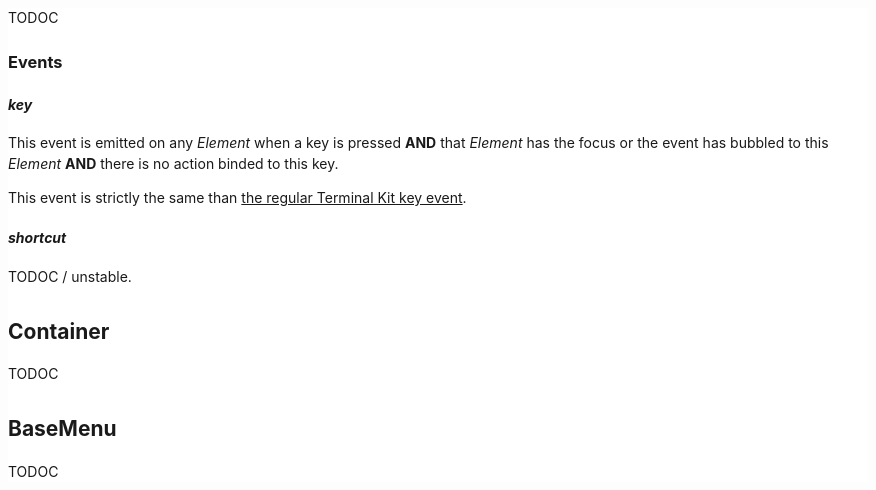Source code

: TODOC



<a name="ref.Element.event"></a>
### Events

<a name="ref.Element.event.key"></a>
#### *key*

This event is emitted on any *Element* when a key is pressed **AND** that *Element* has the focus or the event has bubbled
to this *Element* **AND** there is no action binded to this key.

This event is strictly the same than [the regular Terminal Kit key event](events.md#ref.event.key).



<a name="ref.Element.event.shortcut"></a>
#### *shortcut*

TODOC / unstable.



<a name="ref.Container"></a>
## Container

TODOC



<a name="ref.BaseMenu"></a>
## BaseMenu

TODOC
...
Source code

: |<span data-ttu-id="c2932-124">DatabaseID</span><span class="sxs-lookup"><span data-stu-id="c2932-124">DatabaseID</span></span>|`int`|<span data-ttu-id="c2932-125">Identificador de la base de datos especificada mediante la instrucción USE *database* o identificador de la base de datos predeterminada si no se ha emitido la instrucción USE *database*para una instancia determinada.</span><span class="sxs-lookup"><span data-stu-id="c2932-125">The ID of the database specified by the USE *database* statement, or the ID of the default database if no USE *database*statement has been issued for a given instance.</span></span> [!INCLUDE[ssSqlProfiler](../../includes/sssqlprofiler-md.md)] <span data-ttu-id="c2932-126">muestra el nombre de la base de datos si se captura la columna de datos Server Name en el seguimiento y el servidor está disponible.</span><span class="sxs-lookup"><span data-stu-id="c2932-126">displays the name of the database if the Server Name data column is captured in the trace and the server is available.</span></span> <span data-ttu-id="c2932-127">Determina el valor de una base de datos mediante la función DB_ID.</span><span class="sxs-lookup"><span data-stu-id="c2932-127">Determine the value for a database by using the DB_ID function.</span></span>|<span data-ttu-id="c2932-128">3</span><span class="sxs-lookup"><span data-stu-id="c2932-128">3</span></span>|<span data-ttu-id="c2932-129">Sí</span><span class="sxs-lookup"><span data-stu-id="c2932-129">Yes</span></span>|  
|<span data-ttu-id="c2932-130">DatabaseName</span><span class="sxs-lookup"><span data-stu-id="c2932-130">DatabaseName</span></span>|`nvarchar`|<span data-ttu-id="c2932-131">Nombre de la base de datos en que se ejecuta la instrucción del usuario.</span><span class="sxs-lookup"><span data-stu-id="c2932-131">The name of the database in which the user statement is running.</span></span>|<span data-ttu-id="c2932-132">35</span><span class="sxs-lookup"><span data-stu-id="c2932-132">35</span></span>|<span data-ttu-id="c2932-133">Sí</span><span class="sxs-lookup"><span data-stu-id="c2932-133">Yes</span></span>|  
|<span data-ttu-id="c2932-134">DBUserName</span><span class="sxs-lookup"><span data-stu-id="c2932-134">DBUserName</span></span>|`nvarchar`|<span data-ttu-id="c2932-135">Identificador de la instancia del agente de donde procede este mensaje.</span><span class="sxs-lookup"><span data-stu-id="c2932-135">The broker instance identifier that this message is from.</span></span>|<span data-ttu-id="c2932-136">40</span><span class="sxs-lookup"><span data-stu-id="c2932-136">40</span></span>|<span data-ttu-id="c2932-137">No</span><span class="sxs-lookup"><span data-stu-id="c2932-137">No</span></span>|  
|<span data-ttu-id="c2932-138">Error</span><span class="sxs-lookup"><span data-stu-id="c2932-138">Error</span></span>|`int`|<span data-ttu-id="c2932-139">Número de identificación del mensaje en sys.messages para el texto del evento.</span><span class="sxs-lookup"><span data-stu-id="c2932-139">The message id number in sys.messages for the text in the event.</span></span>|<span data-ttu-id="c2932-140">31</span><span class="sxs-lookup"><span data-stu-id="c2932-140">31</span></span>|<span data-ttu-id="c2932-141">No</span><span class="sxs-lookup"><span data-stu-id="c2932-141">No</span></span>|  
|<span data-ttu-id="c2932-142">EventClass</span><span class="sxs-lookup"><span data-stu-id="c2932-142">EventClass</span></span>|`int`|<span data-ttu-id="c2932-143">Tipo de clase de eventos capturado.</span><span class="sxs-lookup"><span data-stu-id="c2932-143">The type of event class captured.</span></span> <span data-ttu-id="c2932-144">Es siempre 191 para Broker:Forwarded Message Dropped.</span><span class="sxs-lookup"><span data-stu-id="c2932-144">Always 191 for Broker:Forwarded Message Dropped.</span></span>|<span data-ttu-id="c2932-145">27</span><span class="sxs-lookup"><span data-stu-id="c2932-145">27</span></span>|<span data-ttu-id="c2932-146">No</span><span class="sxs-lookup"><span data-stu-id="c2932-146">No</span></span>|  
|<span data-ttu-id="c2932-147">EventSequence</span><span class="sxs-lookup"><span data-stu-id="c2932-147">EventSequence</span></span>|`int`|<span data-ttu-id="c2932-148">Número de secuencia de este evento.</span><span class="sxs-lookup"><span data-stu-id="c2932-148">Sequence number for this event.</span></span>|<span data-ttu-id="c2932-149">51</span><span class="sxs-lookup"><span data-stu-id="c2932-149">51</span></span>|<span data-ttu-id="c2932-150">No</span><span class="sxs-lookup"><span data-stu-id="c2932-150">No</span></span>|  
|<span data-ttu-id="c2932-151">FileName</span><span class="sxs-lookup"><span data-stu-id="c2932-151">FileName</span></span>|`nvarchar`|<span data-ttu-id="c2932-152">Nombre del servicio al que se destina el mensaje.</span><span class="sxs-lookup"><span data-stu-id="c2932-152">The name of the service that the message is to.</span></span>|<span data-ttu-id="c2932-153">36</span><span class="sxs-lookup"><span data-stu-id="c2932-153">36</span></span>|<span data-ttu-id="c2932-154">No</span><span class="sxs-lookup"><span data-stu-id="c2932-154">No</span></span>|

- **Goal of the exercise**:
Pick out and copy each line above that contains the string "Element". Case counts.

- **Output of the exercise**:
<a name="ref.Element.event"></a>
<a name="ref.Element.event.key"></a>
This event is emitted on any *Element* when a key is pressed **AND** that *Element* has the focus or the event has bubbled
to this *Element* **AND** there is no action binded to this key.
<a name="ref.Element.event.shortcut"></a>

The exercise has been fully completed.